# Map of Newport Coast Villas



## Andar (Jun 29, 2008)

We are currently staying at Newport Coast Villas.   I know there have been several requests for updated maps.  I don't have a scanner so took a picture of the new map; it is posted at this link: 

http://picasaweb.google.com/darciegore/NewportCoastVillas

If anyone has any questions, I will be happy to try and answer them.


----------



## Bill4728 (Jun 30, 2008)

Is the road between the 3800 and 4300 bldgs open? Or do you still have to drive the long way around pass the 1000's bldgs?
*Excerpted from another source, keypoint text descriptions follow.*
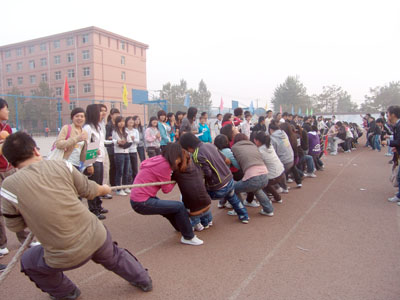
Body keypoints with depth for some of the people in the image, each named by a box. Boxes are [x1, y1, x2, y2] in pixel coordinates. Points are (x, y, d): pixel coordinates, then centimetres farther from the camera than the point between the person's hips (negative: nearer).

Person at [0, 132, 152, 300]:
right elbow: (90, 190, 8)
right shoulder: (61, 165, -5)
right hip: (96, 236, 2)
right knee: (115, 257, 33)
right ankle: (144, 281, 53)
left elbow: (15, 226, 6)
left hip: (65, 256, -2)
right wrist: (105, 189, 30)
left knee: (28, 262, 30)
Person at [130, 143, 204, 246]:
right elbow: (167, 189, -11)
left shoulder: (158, 159, 4)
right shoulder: (164, 165, -19)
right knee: (179, 207, -8)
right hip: (142, 203, -9)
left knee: (171, 207, 26)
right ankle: (188, 237, 8)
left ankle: (182, 227, 49)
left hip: (137, 198, 10)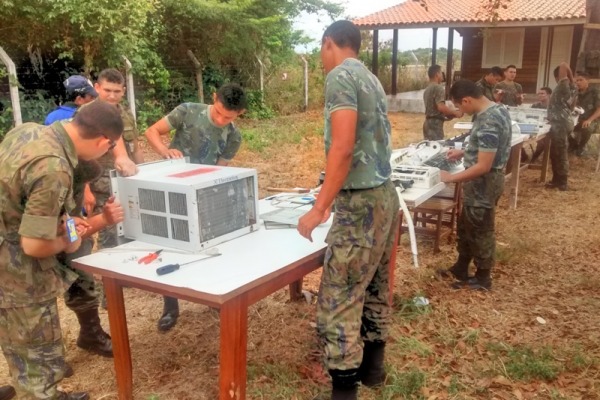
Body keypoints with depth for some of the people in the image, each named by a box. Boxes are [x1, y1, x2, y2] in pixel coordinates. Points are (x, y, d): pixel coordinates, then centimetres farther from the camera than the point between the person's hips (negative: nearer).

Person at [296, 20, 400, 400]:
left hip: (361, 202, -10)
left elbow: (343, 148, -23)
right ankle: (372, 365, 34)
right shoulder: (371, 79, 16)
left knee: (338, 298, -3)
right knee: (374, 286, 19)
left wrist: (319, 208, -20)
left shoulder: (340, 77, -12)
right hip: (385, 195, 10)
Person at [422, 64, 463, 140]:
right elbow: (441, 107, -24)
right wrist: (455, 113, -11)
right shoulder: (438, 88, -12)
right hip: (435, 123, -9)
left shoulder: (427, 89, 16)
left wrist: (450, 114, 18)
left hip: (428, 123, 9)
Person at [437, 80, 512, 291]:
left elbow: (483, 166, -27)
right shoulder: (497, 109, 4)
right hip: (481, 183, 10)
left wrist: (451, 178, -19)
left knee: (480, 232, 8)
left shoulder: (488, 123, -28)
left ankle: (482, 279, 27)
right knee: (465, 227, 22)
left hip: (483, 185, -10)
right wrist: (463, 152, 13)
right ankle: (460, 270, 38)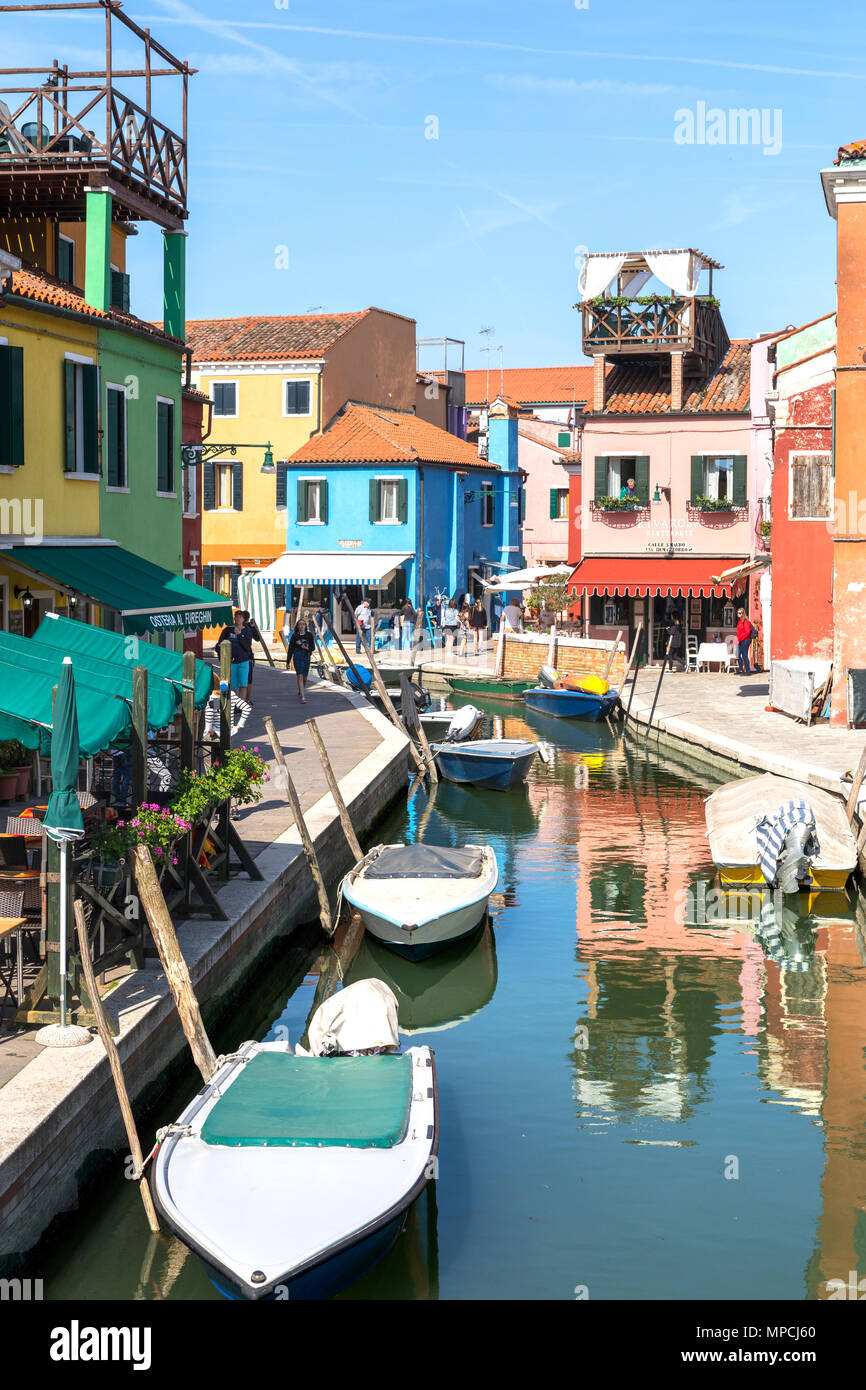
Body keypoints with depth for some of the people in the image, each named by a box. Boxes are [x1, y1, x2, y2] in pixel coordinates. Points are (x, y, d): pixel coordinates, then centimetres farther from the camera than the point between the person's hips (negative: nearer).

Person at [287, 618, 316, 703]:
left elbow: (313, 647, 6)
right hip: (297, 657, -2)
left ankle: (300, 691, 42)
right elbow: (291, 648, 5)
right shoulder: (294, 635, -1)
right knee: (300, 676, -13)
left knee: (304, 677, 11)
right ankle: (303, 697, -18)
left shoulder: (309, 635, 1)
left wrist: (307, 648, -17)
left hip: (306, 657, 2)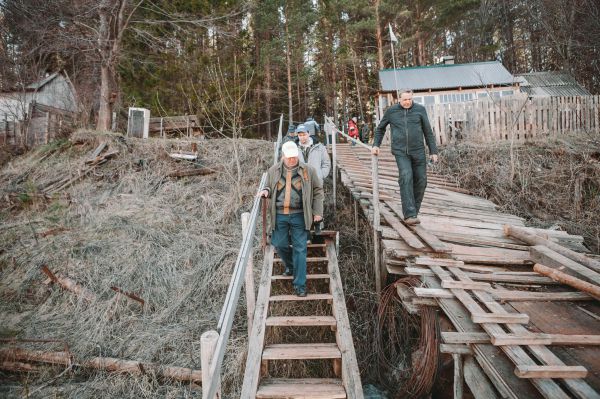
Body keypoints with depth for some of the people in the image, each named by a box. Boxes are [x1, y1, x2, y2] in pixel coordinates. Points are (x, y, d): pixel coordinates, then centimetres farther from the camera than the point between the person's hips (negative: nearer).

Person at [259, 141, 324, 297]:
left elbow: (318, 191, 7)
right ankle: (290, 266, 39)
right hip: (279, 215, 2)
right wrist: (266, 190, -3)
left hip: (299, 215, -2)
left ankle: (299, 284, 8)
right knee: (280, 245, 7)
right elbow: (270, 188, 22)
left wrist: (318, 212, 2)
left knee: (300, 249, -1)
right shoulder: (273, 170, 7)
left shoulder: (308, 170, 1)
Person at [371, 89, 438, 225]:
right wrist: (376, 145, 4)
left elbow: (428, 131, 5)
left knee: (420, 181, 3)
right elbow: (380, 128, 17)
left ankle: (413, 211, 21)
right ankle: (409, 215, -22)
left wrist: (433, 151, 2)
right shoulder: (391, 111, 3)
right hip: (401, 152, -2)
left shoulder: (420, 109, 2)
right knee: (406, 178, -20)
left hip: (418, 151, 2)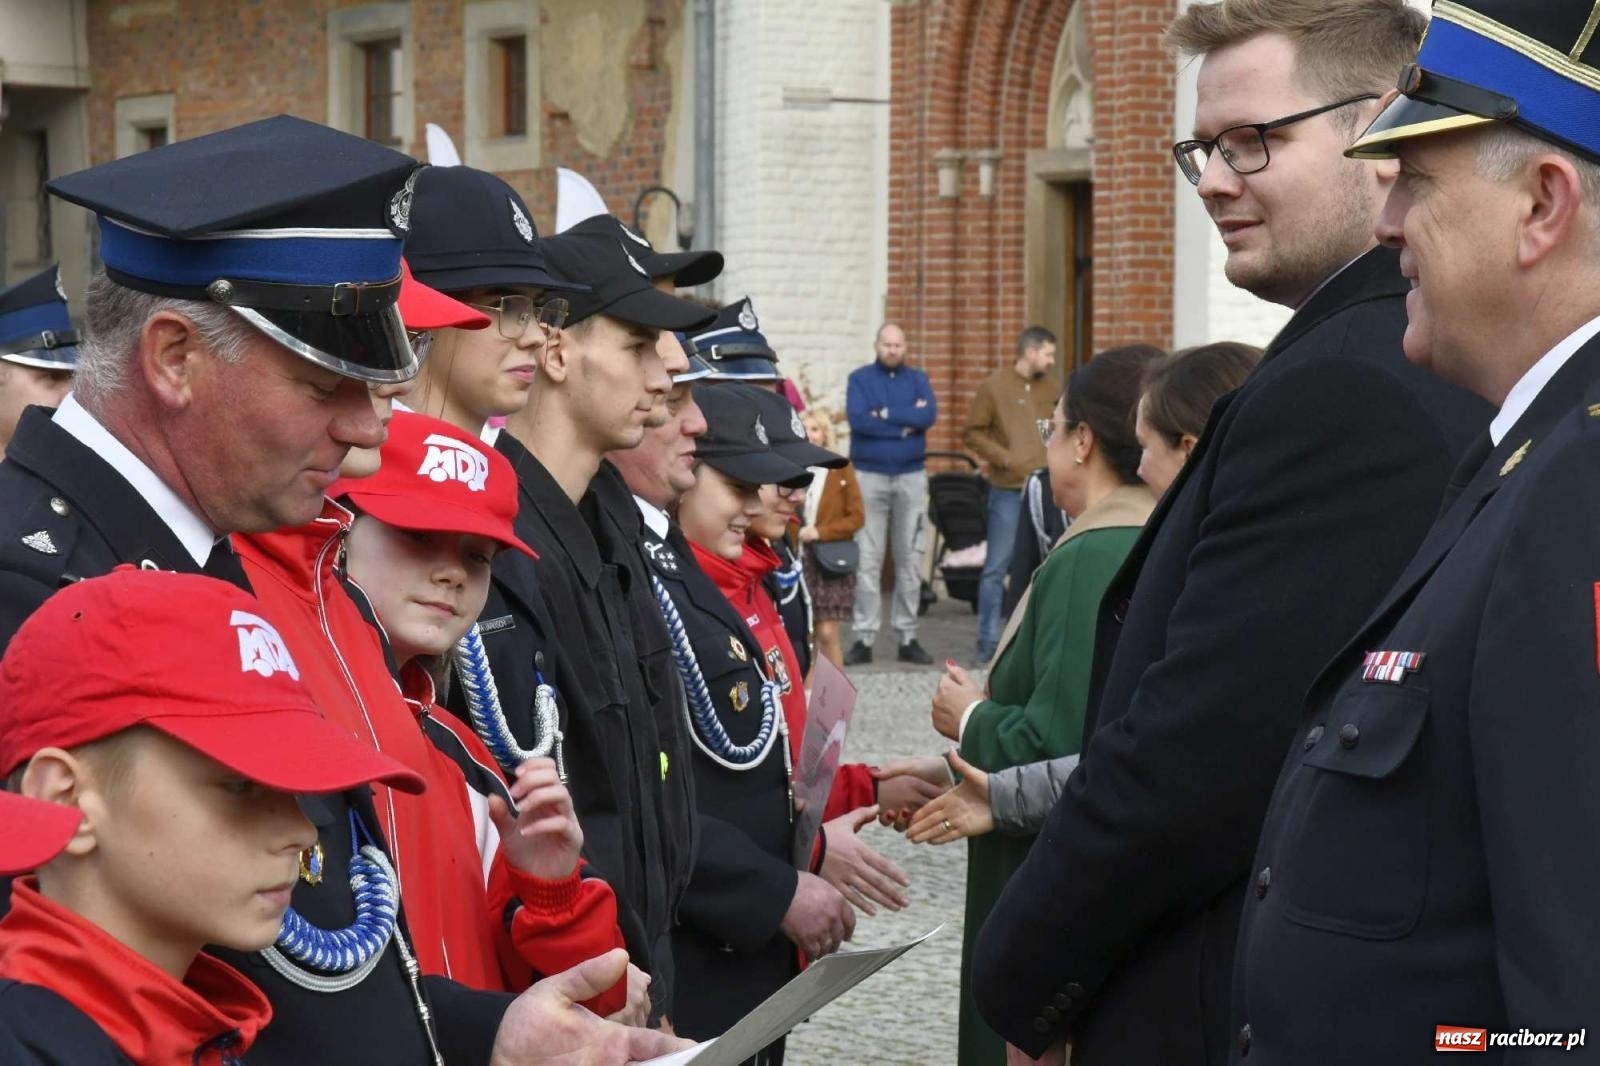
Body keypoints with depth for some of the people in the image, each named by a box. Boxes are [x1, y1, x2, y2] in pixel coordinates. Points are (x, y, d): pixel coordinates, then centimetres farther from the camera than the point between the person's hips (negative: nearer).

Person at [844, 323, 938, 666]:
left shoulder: (917, 379, 9)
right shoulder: (860, 379, 3)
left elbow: (929, 415, -9)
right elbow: (857, 420, -13)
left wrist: (886, 414, -13)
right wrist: (906, 423, -10)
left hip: (911, 477, 2)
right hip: (869, 476, -2)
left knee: (910, 559, 4)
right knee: (867, 560, -4)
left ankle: (907, 637, 10)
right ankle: (864, 637, -1)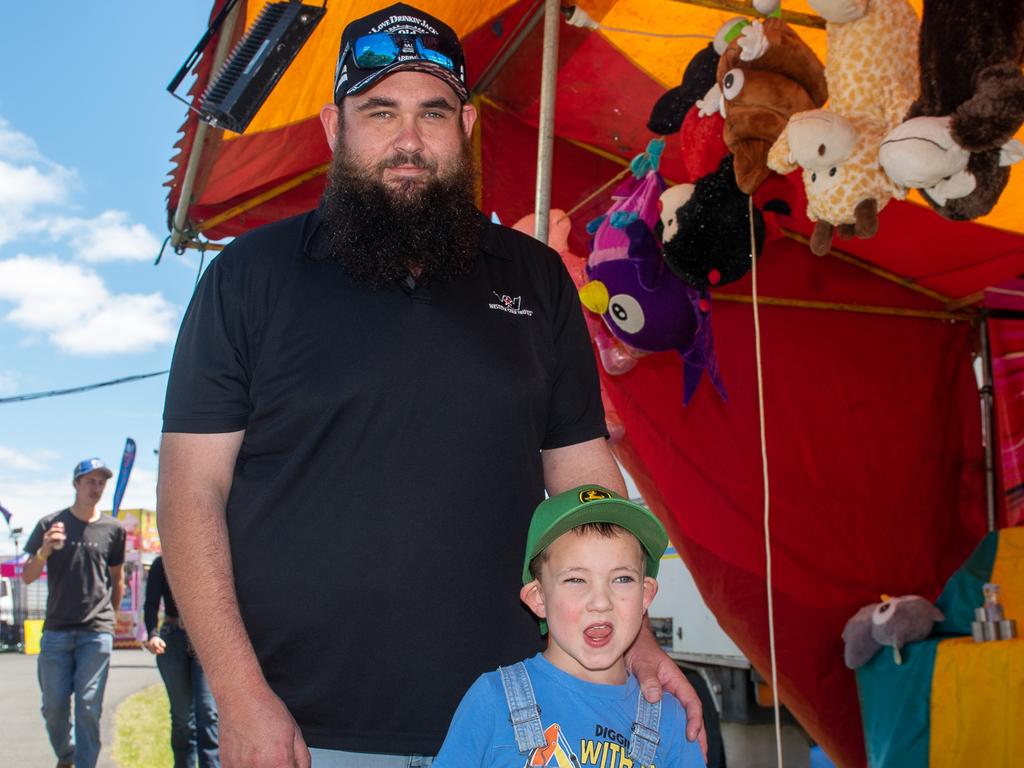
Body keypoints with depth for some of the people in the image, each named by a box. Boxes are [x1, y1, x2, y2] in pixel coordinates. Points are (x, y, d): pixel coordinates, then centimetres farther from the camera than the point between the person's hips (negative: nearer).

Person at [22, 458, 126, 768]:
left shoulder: (113, 529, 6)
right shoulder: (50, 524, 3)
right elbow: (27, 577, 0)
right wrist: (44, 550, -18)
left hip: (97, 633, 0)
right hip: (56, 631, 1)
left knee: (89, 706, -3)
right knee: (53, 706, 6)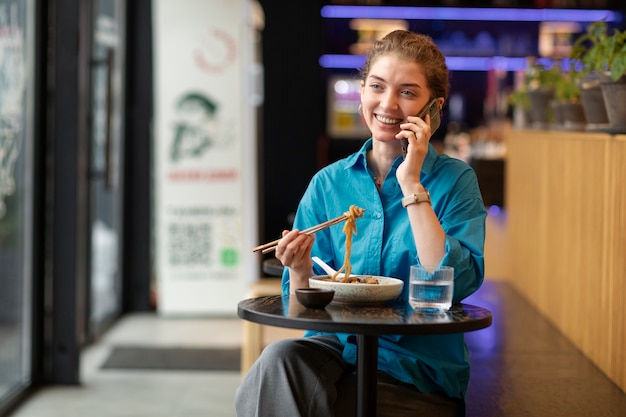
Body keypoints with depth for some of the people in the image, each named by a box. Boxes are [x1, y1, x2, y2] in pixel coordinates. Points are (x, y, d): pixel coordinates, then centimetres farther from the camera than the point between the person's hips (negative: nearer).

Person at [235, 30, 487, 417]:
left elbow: (456, 284, -18)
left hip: (415, 371, -3)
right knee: (279, 359, -30)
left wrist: (412, 184, -15)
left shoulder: (455, 180, -1)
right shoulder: (328, 184, 7)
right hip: (335, 347, 3)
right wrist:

Which Bldg did you get? ( Probably not a good idea to say which room)


----------



## Andar (Jul 2, 2008)

Hi Bill, we are staying in the 3900 bldg (my personal favorite because of the view and traveling with my service dog).    The road is now open between the 3800 and 4300 buildings so you can come in the second entrace to the resort off Newport Coast Blvd.


----------



## Bill4728 (Jul 2, 2008)

Thanks,

Personally I like walking around the resort, But with the road closed between the 3900 and the 4300 bldg, it made doing the big loop around the resort alittle hard. 

Glad to hear they opened it.

PS we also stayed in the 3900 bldg in Nov of last year. *MY favorite bldg*. An unbelieveable view from every room in the bldg.  Far enough from the club house/ pool but close enough that the walk is a problem. Lots of parking ( compared to many of the bldgs)   Great access to the hwy using the service entrance.


----------



## Andar (Jul 2, 2008)

Yes, the 3900 building fits our lifestyle too.   
Another party with our family reunion had the 1700 building.  They liked their building better because they had children and it was so much closer to the activity center and pools.   They had the top floor so the view was beautiful too;  they said they would ask for that building again.     I think all the buildings have advantages, it is just a matter of what kind of activities you like and the ages in your group.


----------